-- START --
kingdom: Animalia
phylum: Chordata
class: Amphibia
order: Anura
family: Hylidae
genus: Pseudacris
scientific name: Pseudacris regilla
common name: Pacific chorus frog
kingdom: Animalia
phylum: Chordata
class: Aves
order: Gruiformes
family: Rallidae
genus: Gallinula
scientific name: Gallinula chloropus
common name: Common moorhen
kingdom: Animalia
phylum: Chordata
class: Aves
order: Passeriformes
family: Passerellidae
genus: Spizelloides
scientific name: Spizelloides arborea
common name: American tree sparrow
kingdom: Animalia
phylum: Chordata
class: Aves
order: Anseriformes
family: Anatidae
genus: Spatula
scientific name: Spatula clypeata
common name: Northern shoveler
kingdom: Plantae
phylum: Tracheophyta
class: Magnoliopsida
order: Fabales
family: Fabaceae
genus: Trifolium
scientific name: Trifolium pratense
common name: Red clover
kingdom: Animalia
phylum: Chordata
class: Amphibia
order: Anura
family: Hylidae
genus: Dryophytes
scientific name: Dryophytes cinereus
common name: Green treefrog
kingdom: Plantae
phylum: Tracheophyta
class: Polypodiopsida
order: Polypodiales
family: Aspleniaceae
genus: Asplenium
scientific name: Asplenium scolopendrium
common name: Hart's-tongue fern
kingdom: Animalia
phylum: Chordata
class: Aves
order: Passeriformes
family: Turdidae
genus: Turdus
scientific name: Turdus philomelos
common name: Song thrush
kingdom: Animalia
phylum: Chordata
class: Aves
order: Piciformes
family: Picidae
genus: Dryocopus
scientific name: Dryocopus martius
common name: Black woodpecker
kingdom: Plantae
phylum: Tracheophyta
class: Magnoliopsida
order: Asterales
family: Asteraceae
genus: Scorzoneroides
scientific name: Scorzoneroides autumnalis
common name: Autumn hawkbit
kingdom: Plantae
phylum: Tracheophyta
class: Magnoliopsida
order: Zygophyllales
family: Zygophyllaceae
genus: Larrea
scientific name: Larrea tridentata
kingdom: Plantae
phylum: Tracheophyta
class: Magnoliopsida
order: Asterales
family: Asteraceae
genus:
-- END --
Copy every line of the material above word for word, with no changes.

> _Reply_:
kingdom: Animalia
phylum: Chordata
class: Amphibia
order: Anura
family: Hylidae
genus: Pseudacris
scientific name: Pseudacris regilla
common name: Pacific chorus frog
kingdom: Animalia
phylum: Chordata
class: Aves
order: Gruiformes
family: Rallidae
genus: Gallinula
scientific name: Gallinula chloropus
common name: Common moorhen
kingdom: Animalia
phylum: Chordata
class: Aves
order: Passeriformes
family: Passerellidae
genus: Spizelloides
scientific name: Spizelloides arborea
common name: American tree sparrow
kingdom: Animalia
phylum: Chordata
class: Aves
order: Anseriformes
family: Anatidae
genus: Spatula
scientific name: Spatula clypeata
common name: Northern shoveler
kingdom: Plantae
phylum: Tracheophyta
class: Magnoliopsida
order: Fabales
family: Fabaceae
genus: Trifolium
scientific name: Trifolium pratense
common name: Red clover
kingdom: Animalia
phylum: Chordata
class: Amphibia
order: Anura
family: Hylidae
genus: Dryophytes
scientific name: Dryophytes cinereus
common name: Green treefrog
kingdom: Plantae
phylum: Tracheophyta
class: Polypodiopsida
order: Polypodiales
family: Aspleniaceae
genus: Asplenium
scientific name: Asplenium scolopendrium
common name: Hart's-tongue fern
kingdom: Animalia
phylum: Chordata
class: Aves
order: Passeriformes
family: Turdidae
genus: Turdus
scientific name: Turdus philomelos
common name: Song thrush
kingdom: Animalia
phylum: Chordata
class: Aves
order: Piciformes
family: Picidae
genus: Dryocopus
scientific name: Dryocopus martius
common name: Black woodpecker
kingdom: Plantae
phylum: Tracheophyta
class: Magnoliopsida
order: Asterales
family: Asteraceae
genus: Scorzoneroides
scientific name: Scorzoneroides autumnalis
common name: Autumn hawkbit
kingdom: Plantae
phylum: Tracheophyta
class: Magnoliopsida
order: Zygophyllales
family: Zygophyllaceae
genus: Larrea
scientific name: Larrea tridentata
kingdom: Plantae
phylum: Tracheophyta
class: Magnoliopsida
order: Asterales
family: Asteraceae
genus:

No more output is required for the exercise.